[Saved entries]
────────────────────────────────────────

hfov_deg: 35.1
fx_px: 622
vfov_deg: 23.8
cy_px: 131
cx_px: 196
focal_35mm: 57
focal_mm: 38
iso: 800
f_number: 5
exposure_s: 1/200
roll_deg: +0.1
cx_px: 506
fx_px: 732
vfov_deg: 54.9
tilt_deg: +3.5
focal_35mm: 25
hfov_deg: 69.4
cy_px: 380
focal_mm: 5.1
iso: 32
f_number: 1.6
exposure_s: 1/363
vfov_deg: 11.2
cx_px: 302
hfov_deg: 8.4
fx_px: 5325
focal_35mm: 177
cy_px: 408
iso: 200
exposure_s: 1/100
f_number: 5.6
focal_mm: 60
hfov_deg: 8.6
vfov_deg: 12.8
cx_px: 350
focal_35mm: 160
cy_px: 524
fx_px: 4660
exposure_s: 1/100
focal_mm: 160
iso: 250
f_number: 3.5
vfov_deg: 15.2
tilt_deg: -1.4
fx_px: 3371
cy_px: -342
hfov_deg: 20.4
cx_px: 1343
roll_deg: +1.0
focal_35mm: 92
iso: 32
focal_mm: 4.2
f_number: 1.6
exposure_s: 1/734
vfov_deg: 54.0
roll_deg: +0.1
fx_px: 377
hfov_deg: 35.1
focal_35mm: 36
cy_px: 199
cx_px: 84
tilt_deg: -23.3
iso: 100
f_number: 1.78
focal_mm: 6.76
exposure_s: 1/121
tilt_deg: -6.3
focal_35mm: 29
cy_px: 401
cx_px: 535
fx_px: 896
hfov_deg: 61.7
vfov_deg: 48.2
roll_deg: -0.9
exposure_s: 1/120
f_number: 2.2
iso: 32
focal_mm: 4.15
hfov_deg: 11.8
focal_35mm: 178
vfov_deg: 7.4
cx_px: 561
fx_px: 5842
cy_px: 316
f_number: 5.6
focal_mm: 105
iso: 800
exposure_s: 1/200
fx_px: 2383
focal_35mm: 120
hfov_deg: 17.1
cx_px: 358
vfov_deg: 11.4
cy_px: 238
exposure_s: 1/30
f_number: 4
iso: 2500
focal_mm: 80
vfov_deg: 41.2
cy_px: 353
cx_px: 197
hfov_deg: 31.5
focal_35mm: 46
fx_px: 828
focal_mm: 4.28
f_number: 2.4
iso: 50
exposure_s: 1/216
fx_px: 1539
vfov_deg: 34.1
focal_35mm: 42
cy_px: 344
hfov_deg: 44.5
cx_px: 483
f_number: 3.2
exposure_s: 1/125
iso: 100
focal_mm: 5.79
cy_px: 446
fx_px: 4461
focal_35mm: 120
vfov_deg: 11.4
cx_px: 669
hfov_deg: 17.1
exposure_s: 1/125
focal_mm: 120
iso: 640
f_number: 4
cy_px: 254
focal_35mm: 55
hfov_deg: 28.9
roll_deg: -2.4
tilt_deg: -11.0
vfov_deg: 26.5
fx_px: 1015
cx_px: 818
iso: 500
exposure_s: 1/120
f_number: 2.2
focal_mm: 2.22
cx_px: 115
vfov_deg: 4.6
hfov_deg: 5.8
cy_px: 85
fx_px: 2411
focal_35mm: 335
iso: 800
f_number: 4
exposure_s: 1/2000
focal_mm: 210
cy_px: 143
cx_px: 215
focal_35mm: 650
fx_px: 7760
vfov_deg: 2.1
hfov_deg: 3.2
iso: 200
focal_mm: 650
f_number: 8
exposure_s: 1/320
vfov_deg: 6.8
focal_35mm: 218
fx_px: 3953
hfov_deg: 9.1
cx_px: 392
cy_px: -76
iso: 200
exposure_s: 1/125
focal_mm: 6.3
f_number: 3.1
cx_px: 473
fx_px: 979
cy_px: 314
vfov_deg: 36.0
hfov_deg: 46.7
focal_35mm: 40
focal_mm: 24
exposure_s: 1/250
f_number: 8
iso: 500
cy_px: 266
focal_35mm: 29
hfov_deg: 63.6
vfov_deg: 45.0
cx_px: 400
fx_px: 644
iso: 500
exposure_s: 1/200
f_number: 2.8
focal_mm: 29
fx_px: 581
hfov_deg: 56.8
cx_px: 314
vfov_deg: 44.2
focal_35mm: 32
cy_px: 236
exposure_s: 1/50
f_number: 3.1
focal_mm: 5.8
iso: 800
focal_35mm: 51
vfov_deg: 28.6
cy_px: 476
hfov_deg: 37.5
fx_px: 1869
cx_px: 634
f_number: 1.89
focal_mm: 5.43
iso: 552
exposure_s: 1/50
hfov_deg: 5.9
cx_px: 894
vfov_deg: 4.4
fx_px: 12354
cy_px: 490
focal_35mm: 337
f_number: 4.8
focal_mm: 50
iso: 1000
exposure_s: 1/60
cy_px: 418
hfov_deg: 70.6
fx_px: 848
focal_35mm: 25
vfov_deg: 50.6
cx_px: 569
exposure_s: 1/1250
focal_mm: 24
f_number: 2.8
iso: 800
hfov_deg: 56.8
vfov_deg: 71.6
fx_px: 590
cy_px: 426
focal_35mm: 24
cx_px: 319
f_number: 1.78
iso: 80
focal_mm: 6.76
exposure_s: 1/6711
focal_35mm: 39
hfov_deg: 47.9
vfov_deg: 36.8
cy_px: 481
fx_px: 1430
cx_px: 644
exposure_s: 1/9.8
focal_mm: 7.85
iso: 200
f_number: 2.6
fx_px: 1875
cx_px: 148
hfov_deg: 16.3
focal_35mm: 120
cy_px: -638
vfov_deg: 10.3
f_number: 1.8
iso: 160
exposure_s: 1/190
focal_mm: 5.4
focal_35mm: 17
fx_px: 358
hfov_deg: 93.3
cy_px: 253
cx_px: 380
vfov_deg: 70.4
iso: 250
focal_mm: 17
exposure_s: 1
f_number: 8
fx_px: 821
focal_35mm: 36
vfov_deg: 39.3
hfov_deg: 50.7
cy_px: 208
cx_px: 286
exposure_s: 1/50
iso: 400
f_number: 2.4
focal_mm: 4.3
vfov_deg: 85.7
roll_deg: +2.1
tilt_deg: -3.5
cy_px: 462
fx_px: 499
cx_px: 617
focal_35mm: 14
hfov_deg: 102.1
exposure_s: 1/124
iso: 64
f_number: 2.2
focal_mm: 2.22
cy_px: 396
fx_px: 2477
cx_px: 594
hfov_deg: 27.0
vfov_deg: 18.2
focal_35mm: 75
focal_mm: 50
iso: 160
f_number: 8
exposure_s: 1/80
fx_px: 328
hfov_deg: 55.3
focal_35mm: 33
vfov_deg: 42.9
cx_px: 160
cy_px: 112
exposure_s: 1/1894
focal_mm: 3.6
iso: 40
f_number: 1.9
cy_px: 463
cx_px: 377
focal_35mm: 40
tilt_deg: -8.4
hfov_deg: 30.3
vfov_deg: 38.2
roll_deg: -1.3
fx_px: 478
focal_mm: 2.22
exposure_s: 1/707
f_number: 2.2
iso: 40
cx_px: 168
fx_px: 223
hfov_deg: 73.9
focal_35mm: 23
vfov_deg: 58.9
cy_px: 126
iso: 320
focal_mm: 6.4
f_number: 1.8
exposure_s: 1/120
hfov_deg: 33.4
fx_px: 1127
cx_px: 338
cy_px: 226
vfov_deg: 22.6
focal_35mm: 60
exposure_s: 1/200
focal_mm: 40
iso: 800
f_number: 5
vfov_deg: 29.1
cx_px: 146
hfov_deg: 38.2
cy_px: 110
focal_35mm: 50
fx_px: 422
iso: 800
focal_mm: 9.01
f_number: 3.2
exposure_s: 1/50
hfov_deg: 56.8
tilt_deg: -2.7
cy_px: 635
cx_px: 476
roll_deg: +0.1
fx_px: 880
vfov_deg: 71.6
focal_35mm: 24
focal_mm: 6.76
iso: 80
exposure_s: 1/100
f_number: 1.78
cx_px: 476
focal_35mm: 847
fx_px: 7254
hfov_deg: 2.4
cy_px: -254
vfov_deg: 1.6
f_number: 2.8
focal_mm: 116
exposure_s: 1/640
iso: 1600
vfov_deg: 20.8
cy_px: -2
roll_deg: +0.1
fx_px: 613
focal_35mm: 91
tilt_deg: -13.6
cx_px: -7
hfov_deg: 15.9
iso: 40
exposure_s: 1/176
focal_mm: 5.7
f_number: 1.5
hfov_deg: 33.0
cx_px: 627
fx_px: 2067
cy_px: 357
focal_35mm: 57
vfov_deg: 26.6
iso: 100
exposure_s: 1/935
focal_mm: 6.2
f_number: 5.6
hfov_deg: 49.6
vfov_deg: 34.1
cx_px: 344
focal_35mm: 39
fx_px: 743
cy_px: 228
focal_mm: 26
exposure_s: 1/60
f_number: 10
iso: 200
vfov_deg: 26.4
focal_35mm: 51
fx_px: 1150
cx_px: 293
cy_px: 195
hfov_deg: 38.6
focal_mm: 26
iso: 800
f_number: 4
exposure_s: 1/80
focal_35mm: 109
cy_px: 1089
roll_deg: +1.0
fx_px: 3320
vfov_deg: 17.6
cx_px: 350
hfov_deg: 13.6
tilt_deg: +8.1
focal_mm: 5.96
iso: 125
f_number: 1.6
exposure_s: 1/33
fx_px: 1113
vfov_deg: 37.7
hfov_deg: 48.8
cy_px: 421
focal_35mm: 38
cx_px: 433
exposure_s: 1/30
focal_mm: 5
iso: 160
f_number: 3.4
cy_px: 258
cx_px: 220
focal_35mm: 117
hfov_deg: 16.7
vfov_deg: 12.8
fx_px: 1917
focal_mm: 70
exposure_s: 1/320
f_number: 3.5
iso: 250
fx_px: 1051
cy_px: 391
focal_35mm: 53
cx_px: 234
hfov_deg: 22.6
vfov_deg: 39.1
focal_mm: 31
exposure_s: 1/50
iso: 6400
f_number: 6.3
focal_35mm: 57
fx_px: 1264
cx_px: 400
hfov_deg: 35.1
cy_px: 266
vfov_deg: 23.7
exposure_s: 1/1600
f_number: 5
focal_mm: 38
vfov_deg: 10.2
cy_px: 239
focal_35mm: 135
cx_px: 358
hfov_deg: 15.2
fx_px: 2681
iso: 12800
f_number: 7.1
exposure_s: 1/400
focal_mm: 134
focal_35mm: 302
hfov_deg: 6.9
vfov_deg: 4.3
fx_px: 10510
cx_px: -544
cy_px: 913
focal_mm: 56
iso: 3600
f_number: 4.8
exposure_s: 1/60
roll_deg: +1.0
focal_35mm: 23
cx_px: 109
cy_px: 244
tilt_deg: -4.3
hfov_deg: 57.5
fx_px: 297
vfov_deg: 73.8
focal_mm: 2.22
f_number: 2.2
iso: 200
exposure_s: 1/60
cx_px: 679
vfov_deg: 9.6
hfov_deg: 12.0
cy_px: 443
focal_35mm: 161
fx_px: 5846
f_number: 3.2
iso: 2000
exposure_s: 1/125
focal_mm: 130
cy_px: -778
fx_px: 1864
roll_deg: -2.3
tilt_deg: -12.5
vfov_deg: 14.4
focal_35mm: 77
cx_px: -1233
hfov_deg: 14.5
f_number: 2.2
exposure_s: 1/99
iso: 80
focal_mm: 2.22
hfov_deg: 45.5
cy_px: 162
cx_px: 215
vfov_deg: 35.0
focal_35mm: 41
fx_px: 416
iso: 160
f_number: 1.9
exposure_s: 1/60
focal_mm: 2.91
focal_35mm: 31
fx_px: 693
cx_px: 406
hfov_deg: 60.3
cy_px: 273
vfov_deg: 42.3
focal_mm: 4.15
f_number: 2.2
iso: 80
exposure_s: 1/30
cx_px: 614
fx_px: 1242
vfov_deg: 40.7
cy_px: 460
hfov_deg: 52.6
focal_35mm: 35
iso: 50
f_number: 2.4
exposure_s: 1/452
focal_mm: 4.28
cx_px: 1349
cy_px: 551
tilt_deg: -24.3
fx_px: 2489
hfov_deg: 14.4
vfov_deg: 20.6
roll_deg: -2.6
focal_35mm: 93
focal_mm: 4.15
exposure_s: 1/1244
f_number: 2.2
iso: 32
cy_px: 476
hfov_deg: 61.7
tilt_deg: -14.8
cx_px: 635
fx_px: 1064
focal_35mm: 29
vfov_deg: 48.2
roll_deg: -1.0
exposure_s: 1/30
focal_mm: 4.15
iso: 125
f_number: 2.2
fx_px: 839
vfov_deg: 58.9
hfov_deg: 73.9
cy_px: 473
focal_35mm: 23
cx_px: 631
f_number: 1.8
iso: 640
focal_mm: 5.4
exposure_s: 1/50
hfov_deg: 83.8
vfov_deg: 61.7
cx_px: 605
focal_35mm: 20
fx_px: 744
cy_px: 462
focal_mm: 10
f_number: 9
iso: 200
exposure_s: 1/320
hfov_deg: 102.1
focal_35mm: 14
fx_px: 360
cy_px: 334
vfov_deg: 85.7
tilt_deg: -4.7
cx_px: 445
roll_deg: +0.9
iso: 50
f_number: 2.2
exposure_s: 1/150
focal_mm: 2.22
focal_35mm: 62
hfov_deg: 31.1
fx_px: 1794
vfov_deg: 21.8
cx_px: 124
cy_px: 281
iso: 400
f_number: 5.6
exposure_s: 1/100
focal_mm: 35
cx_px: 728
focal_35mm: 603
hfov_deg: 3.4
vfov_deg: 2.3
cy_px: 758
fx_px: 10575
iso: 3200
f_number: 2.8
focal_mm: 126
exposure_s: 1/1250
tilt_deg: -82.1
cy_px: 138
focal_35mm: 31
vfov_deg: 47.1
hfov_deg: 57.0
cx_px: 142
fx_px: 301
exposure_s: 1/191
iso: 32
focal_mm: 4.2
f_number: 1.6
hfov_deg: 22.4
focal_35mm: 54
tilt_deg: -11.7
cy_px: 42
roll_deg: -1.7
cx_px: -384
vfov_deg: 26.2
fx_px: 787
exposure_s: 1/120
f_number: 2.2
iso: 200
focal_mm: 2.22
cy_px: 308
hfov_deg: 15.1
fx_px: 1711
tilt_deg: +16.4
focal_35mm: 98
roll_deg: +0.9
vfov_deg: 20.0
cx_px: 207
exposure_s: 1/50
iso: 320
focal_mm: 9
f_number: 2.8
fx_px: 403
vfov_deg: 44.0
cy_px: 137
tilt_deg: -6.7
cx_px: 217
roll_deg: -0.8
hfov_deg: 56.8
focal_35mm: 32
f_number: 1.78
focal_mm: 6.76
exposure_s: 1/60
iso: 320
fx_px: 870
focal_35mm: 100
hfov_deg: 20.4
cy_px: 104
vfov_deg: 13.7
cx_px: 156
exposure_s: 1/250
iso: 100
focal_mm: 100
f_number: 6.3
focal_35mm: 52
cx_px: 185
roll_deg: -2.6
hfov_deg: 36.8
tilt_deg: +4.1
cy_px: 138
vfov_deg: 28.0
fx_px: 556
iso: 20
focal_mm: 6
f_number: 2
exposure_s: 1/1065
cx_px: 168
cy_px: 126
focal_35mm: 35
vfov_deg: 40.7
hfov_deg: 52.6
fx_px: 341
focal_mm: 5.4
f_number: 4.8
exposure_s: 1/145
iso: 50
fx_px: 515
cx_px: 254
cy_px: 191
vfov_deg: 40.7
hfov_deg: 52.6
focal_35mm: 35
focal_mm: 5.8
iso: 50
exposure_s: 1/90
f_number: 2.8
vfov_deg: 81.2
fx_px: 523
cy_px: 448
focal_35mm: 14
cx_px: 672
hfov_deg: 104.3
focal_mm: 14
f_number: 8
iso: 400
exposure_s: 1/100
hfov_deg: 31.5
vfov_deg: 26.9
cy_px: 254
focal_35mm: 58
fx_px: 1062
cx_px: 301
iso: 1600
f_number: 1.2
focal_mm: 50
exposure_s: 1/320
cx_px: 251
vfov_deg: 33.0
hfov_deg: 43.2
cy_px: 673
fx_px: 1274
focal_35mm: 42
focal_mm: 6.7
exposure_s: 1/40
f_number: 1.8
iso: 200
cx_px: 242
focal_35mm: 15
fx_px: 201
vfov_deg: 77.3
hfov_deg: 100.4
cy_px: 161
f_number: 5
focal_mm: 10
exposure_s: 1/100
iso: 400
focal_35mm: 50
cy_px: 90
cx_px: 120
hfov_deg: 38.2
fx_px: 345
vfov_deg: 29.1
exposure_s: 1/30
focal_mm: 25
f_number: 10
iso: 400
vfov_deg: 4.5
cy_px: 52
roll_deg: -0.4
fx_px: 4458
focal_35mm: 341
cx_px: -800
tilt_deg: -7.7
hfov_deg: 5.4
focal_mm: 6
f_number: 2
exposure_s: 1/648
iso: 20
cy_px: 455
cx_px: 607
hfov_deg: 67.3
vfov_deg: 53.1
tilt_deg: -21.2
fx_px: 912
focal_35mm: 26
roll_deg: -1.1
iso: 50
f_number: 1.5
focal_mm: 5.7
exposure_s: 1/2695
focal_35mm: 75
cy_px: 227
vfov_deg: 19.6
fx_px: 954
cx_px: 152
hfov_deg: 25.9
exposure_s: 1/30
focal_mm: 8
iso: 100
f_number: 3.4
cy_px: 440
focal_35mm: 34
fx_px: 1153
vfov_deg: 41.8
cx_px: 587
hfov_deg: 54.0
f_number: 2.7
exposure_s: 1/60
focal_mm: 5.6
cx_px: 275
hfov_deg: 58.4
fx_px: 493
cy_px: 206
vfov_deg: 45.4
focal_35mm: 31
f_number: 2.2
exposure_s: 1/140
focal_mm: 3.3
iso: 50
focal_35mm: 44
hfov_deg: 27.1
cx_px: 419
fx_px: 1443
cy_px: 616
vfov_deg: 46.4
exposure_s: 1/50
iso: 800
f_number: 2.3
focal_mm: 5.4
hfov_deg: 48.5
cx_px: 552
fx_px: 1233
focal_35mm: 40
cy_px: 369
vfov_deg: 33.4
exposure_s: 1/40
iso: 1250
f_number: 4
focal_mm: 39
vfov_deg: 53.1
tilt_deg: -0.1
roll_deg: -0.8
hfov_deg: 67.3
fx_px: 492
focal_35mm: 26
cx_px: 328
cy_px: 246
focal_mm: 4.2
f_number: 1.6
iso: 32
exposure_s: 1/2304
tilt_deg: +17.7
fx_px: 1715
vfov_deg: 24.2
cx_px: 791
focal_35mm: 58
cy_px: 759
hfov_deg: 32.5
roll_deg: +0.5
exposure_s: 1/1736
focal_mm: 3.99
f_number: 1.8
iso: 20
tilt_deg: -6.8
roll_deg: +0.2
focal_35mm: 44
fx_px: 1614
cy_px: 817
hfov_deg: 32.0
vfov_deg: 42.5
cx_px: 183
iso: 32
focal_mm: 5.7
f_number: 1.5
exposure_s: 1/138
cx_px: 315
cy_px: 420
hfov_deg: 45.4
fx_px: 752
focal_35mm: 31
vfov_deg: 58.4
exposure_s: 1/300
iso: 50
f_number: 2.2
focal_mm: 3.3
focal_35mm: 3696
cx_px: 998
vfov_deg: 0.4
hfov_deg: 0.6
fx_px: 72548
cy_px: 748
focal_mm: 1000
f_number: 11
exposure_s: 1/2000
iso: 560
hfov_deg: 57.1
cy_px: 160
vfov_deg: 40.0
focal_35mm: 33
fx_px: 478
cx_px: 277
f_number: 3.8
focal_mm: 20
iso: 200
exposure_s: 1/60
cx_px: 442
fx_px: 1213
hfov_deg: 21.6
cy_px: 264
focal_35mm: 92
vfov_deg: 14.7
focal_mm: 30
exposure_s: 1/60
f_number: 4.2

────────────────────────────────────────

§ **Action item**
Return the entries above unchanged, starting at the first line and stopping after the line with "focal_mm: 120".

§ **Exercise output**
hfov_deg: 35.1
fx_px: 622
vfov_deg: 23.8
cy_px: 131
cx_px: 196
focal_35mm: 57
focal_mm: 38
iso: 800
f_number: 5
exposure_s: 1/200
roll_deg: +0.1
cx_px: 506
fx_px: 732
vfov_deg: 54.9
tilt_deg: +3.5
focal_35mm: 25
hfov_deg: 69.4
cy_px: 380
focal_mm: 5.1
iso: 32
f_number: 1.6
exposure_s: 1/363
vfov_deg: 11.2
cx_px: 302
hfov_deg: 8.4
fx_px: 5325
focal_35mm: 177
cy_px: 408
iso: 200
exposure_s: 1/100
f_number: 5.6
focal_mm: 60
hfov_deg: 8.6
vfov_deg: 12.8
cx_px: 350
focal_35mm: 160
cy_px: 524
fx_px: 4660
exposure_s: 1/100
focal_mm: 160
iso: 250
f_number: 3.5
vfov_deg: 15.2
tilt_deg: -1.4
fx_px: 3371
cy_px: -342
hfov_deg: 20.4
cx_px: 1343
roll_deg: +1.0
focal_35mm: 92
iso: 32
focal_mm: 4.2
f_number: 1.6
exposure_s: 1/734
vfov_deg: 54.0
roll_deg: +0.1
fx_px: 377
hfov_deg: 35.1
focal_35mm: 36
cy_px: 199
cx_px: 84
tilt_deg: -23.3
iso: 100
f_number: 1.78
focal_mm: 6.76
exposure_s: 1/121
tilt_deg: -6.3
focal_35mm: 29
cy_px: 401
cx_px: 535
fx_px: 896
hfov_deg: 61.7
vfov_deg: 48.2
roll_deg: -0.9
exposure_s: 1/120
f_number: 2.2
iso: 32
focal_mm: 4.15
hfov_deg: 11.8
focal_35mm: 178
vfov_deg: 7.4
cx_px: 561
fx_px: 5842
cy_px: 316
f_number: 5.6
focal_mm: 105
iso: 800
exposure_s: 1/200
fx_px: 2383
focal_35mm: 120
hfov_deg: 17.1
cx_px: 358
vfov_deg: 11.4
cy_px: 238
exposure_s: 1/30
f_number: 4
iso: 2500
focal_mm: 80
vfov_deg: 41.2
cy_px: 353
cx_px: 197
hfov_deg: 31.5
focal_35mm: 46
fx_px: 828
focal_mm: 4.28
f_number: 2.4
iso: 50
exposure_s: 1/216
fx_px: 1539
vfov_deg: 34.1
focal_35mm: 42
cy_px: 344
hfov_deg: 44.5
cx_px: 483
f_number: 3.2
exposure_s: 1/125
iso: 100
focal_mm: 5.79
cy_px: 446
fx_px: 4461
focal_35mm: 120
vfov_deg: 11.4
cx_px: 669
hfov_deg: 17.1
exposure_s: 1/125
focal_mm: 120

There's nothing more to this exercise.